The U.S. Senate has approved a proposal that would require the Pentagon to regularly brief lawmakers on efforts to contain sustainment costs for the F-35 Joint Strike Fighter.

The measure would require that the Department of Defense, in its quarterly F-35 program briefings to the congressional defense panels, include “an assessment of efforts to ensure that excessive sustainment costs do not threaten the ability to purchase the required number of aircraft.” 

Maintenance staff inspect one of the 10 Luke AFB F-35s sent to Nellis AFB for a training deployment, April 15, 2015. Photo: U.S. Air Force.

Maintenance staff inspect an F-35. Photo: U.S. Air Force.

The proposal, by Sen. Todd Young (R-Ind.), received Senate approval late June 11 as an amendment to the fiscal year 2019 defense authorization bill. The bill already called for quarterly program updates but did not specifically require that they address efforts to curb sustainment costs.

Military leaders have expressed concern about the F-35’s high sustainment costs, saying they must come down for the plane to be affordable. For example, the Air Force, which plans to buy 1,763 Lockheed Martin [LMT]-built F-35s, more than any other service, hopes to wring out enough savings to allow the stealth fighter’s sustainment costs to match those of legacy fighters (Defense Daily, March 29).
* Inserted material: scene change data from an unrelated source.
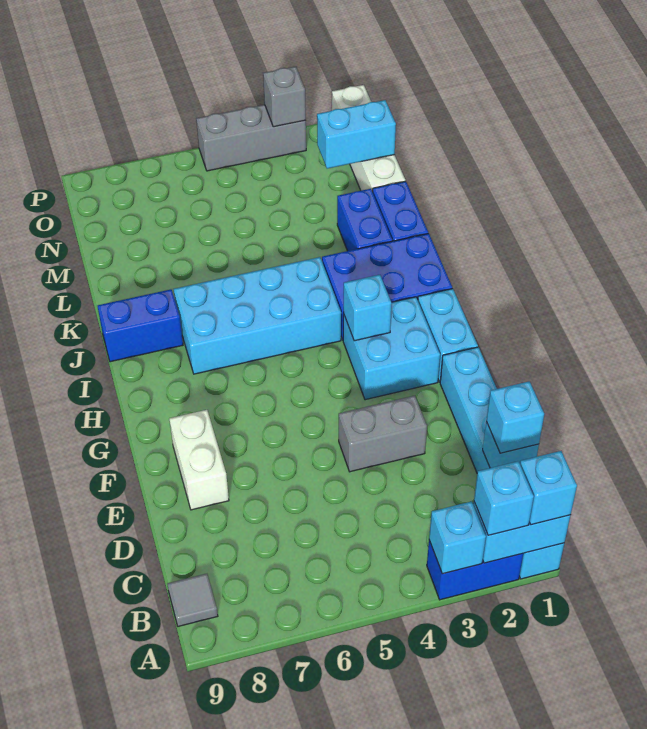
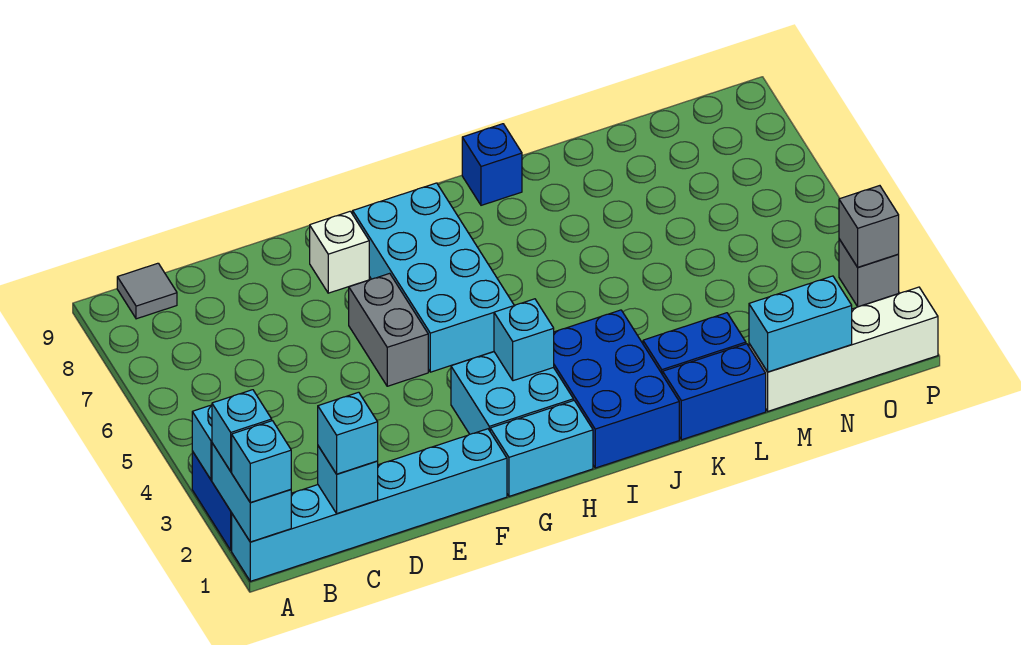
grey brick E3:E4 level 1 -> grey brick F5:F6 level 1
white brick E8:F8 level 1 -> white brick F8 level 1
cyan brick I4:J7 level 1 -> cyan brick G5:H8 level 1
blue brick J8:J9 level 1 -> blue brick J9 level 1
cyan brick N1:N2 level 2 -> cyan brick M1:N1 level 2
grey brick P3:P5 level 1 -> grey brick P3 level 1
The Young measure was one of more than 40 amendments that the Senate approved as an “en bloc” package.

An amendment by Sen. Catherine Cortez Masto (D-Nev.) would require a report on improvements that Air Force training ranges need to prepare pilots to fight against advanced threats.

“Years of focusing on low-intensity stability operations and multiple budget cycles under spending caps have resulted in undercapitalization of fifth-generation training resources,” her amendment says.

An amendment by Sen. Deb Fischer (R-Neb.) would require an Air Force report on degraded airfields that could impair operations.

An amendment by Sen. Marco Rubio (R-Fla.) would set up a pilot program to test the feasibility of using machine-vision technology to determine the authenticity and security of microelectronic parts in weapon systems.          

An amendment by Bob Menendez (D-N.J.) would require an assessment of the 31-year-old U.S. arms embargo on the Republic of Cyprus.

Senate Majority Leader Mitch McConnell (R-Ky.) said he hopes to finish deliberations on the bill this week.